WORK TASK: Rewrite the rows below, substituting "over every category" for every occurrence of "across all categories" and leaving everything else unchanged. Omit the pictures.

MATERIAL TO PROCESS:

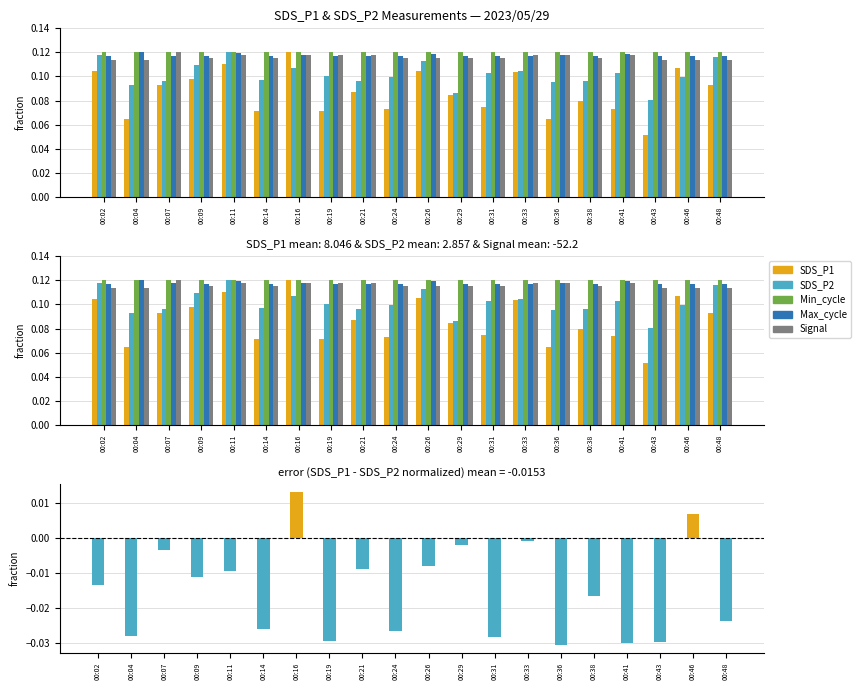

Which category has the lowest value in the Max_cycle series?

00:29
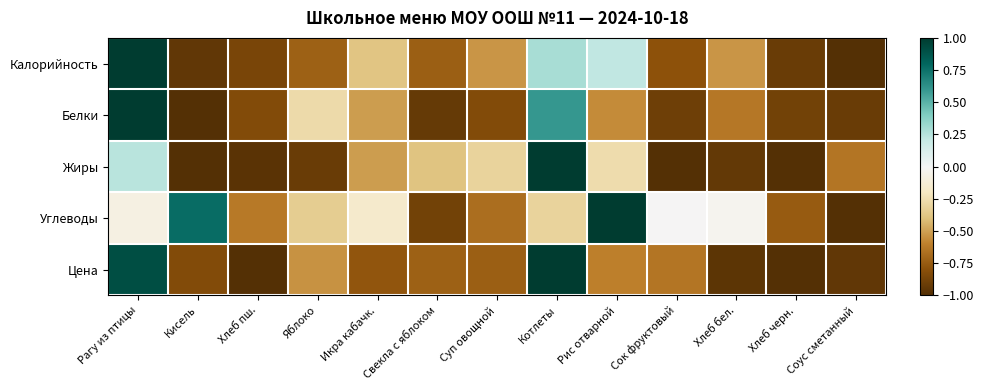

Which category has the highest value across all series?

Рагу из птицы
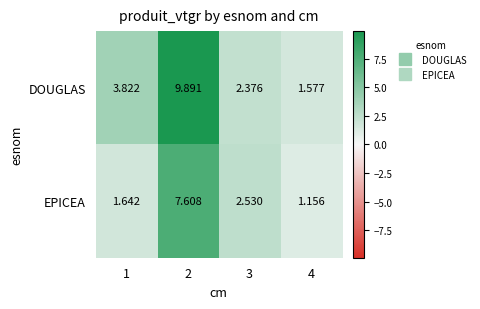

Which series has the largest total across all categories?

DOUGLAS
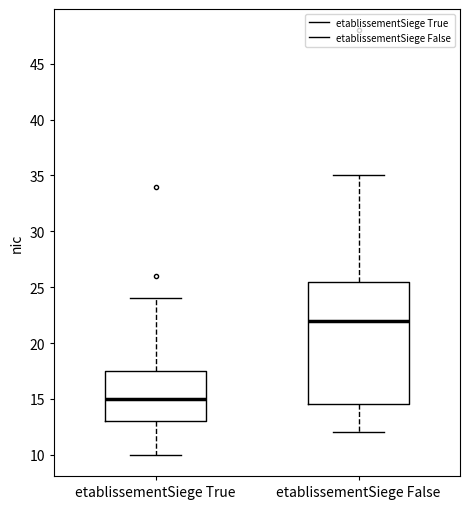

Where does the median line of the box for etablissementSiege True sit on the y-axis? The values are not printed on the chart, so give them approximately, as read against the axis.

15.0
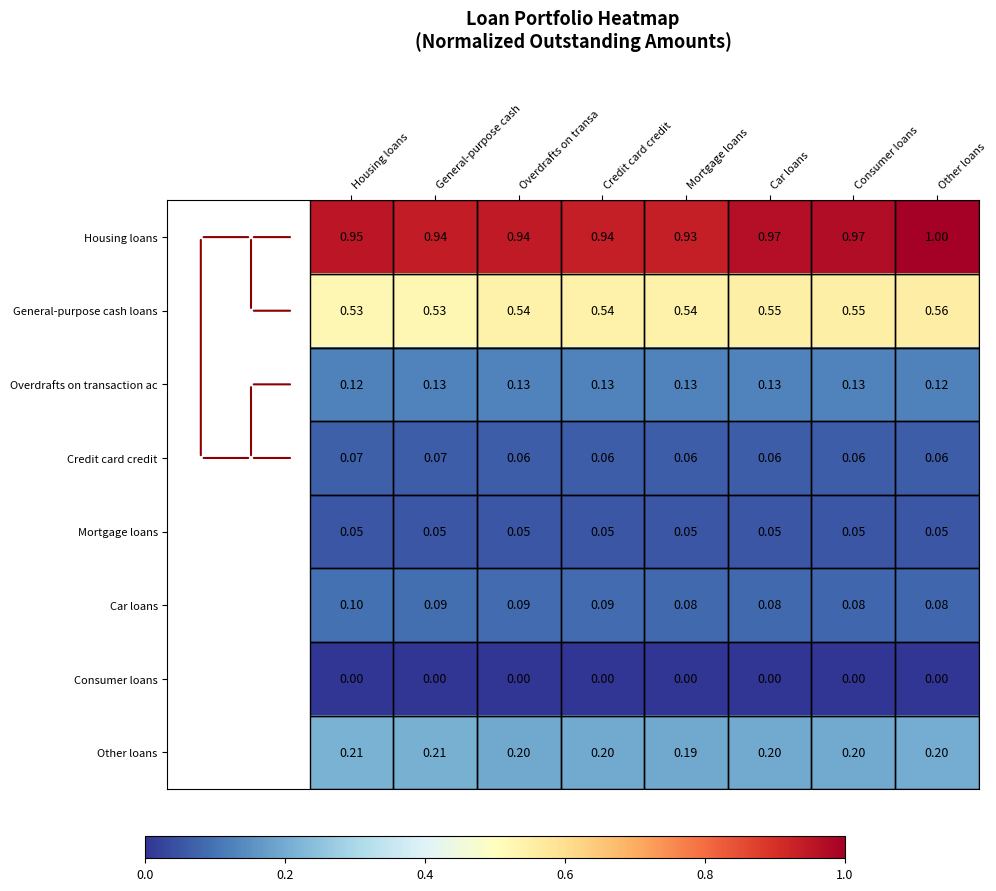

Between Mortgage loans and Other loans, which series saw the biggest shift?

Housing loans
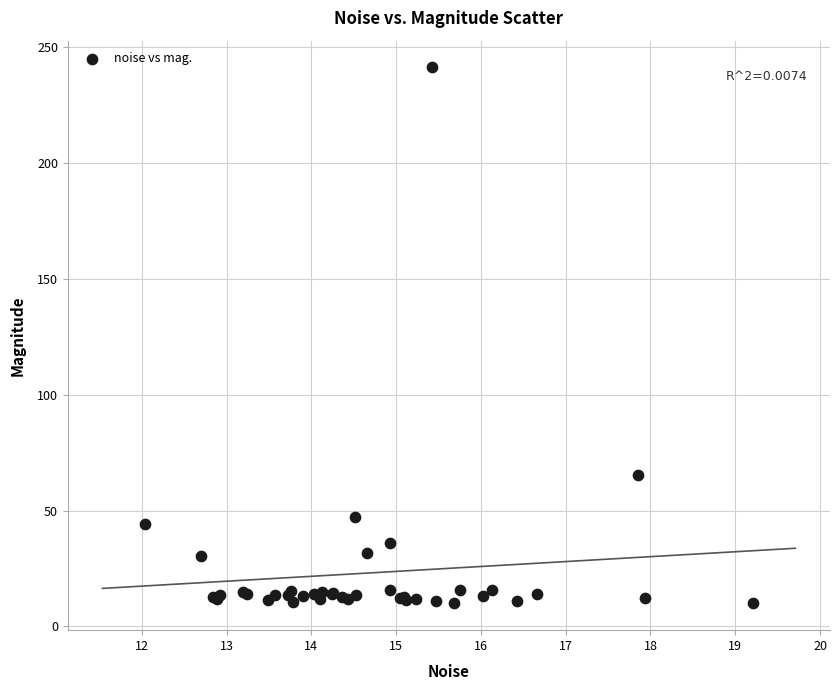

What Y value in the scatter plot is closest to 125?

65.2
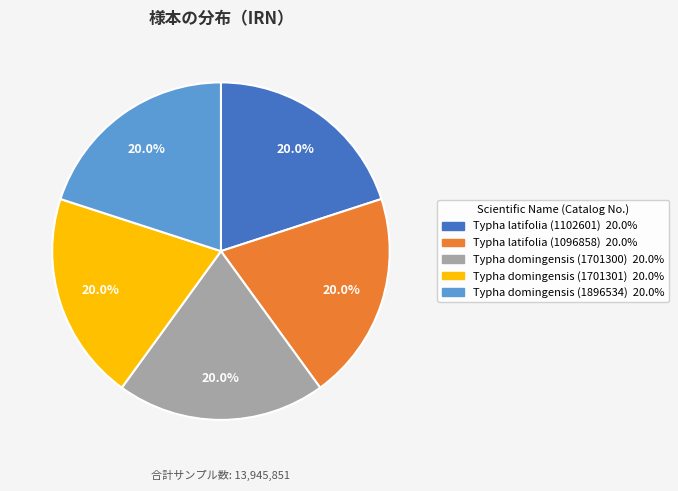

To the nearest percent, what is the average slice percentage?

20%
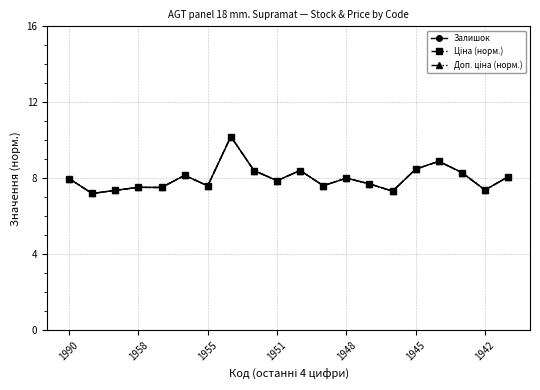

In Ціна (норм.), how many points are higher than both neighbors (excluding endpoints)?

6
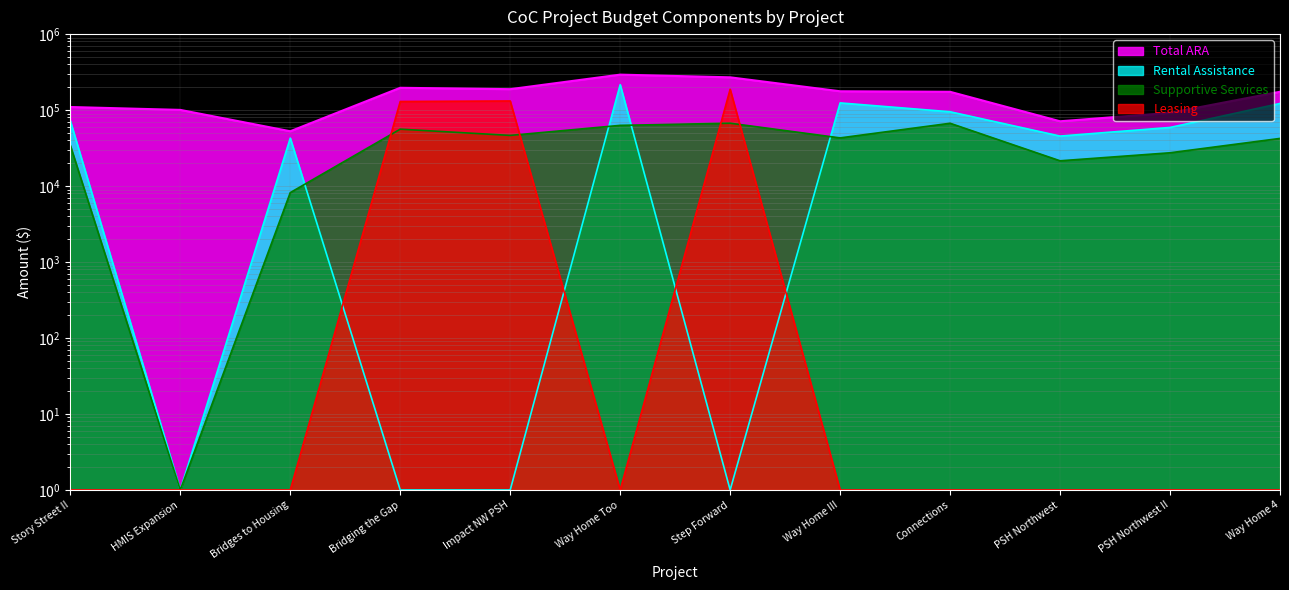

Reading left to right, what are all the values shown in this chart?

Total ARA: 109793	100602	52663	196604	188517	292884	269942	176875	174116	71266	92000	174399
Rental Assistance: 72240	1	42804	1	1	216384	1	124320	95088	45504	59088	122256
Supportive Services: 34259	1	8200	56113	46430	62950	67190	43056	67075	21507	27428	42372
Leasing: 1	1	1	129769	131771	1	188009	1	1	1	1	1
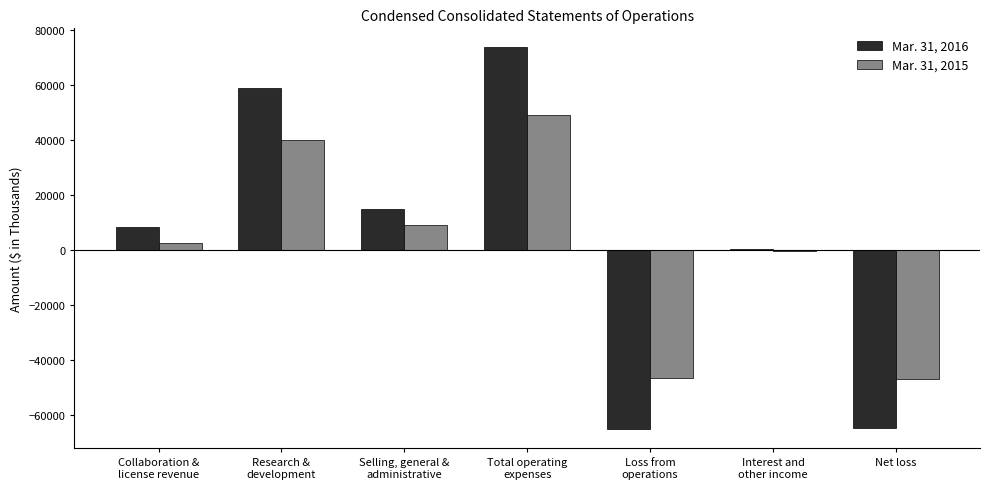

What is the total value across all series at Net loss?

-111887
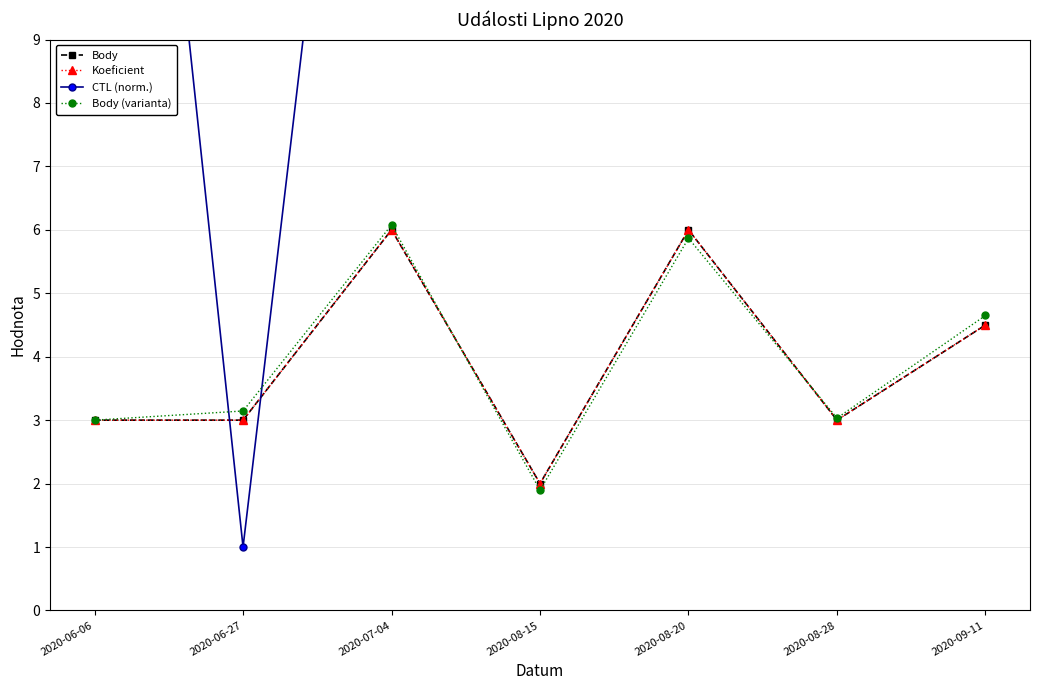

Reading left to right, extract all data points from this chart.

Body: 3.0	3.0	6.0	2.0	6.0	3.0	4.5
Koeficient: 3.0	3.0	6.0	2.0	6.0	3.0	4.5
CTL (norm.): 23.0	1.0	20.8	21.8	21.9	22.1	22.4
Body (varianta): 3.0	3.1	6.1	1.9	5.9	3.0	4.6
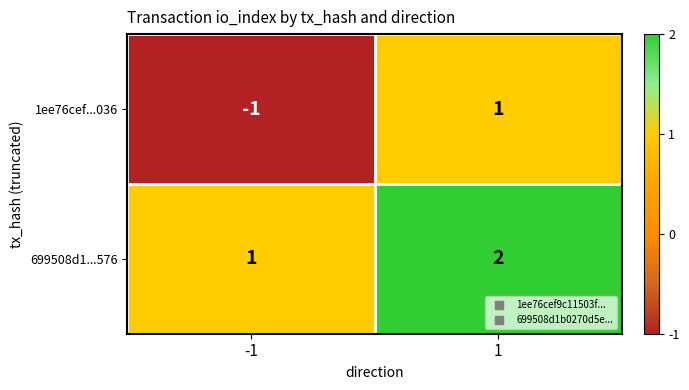

Reading left to right, transcribe all the data shown in this chart.

1ee76cef...036: -1=-1	1=1
699508d1...576: -1=1	1=2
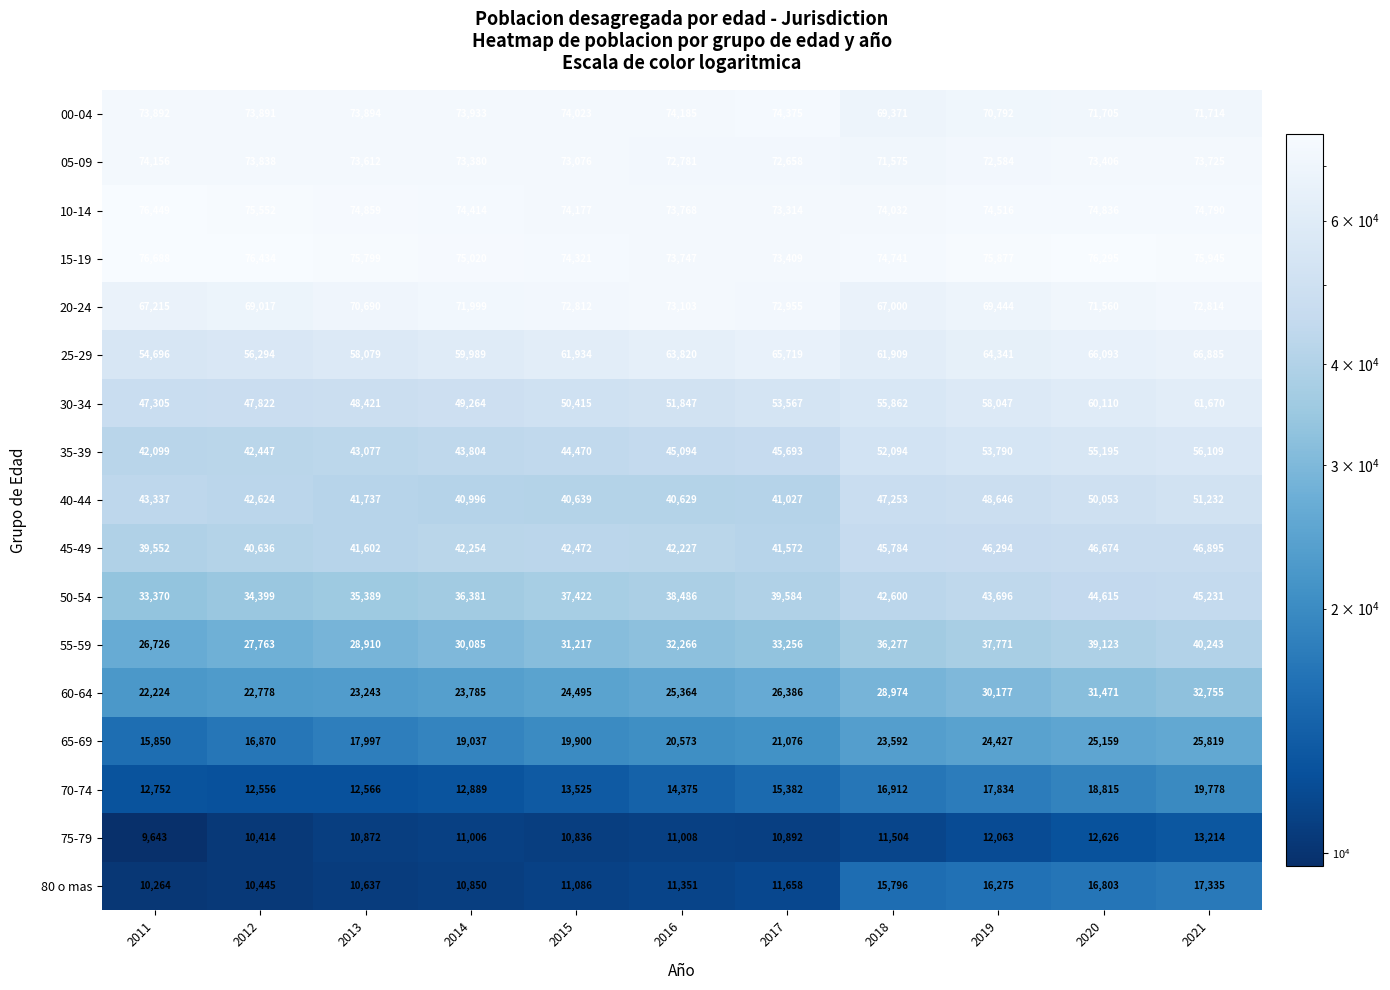

Which series has the largest total across all categories?

15-19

ANSWER BOX:
Which category has the lowest value in the Max_cycle series?

00:29

Which category has the highest value across all series?

Рагу из птицы

Which series has the largest total over every category?

DOUGLAS

Where does the median line of the box for etablissementSiege True sit on the y-axis? The values are not printed on the chart, so give them approximately, as read against the axis.

15.0

Between Mortgage loans and Other loans, which series saw the biggest shift?

Housing loans

What Y value in the scatter plot is closest to 125?

65.2

To the nearest percent, what is the average slice percentage?

20%

In Ціна (норм.), how many points are higher than both neighbors (excluding endpoints)?

6

Reading left to right, what are all the values shown in this chart?

Total ARA: 109793	100602	52663	196604	188517	292884	269942	176875	174116	71266	92000	174399
Rental Assistance: 72240	1	42804	1	1	216384	1	124320	95088	45504	59088	122256
Supportive Services: 34259	1	8200	56113	46430	62950	67190	43056	67075	21507	27428	42372
Leasing: 1	1	1	129769	131771	1	188009	1	1	1	1	1

What is the total value across all series at Net loss?

-111887

Reading left to right, extract all data points from this chart.

Body: 3.0	3.0	6.0	2.0	6.0	3.0	4.5
Koeficient: 3.0	3.0	6.0	2.0	6.0	3.0	4.5
CTL (norm.): 23.0	1.0	20.8	21.8	21.9	22.1	22.4
Body (varianta): 3.0	3.1	6.1	1.9	5.9	3.0	4.6

Reading left to right, transcribe all the data shown in this chart.

1ee76cef...036: -1=-1	1=1
699508d1...576: -1=1	1=2

Which series has the largest total over every category?

15-19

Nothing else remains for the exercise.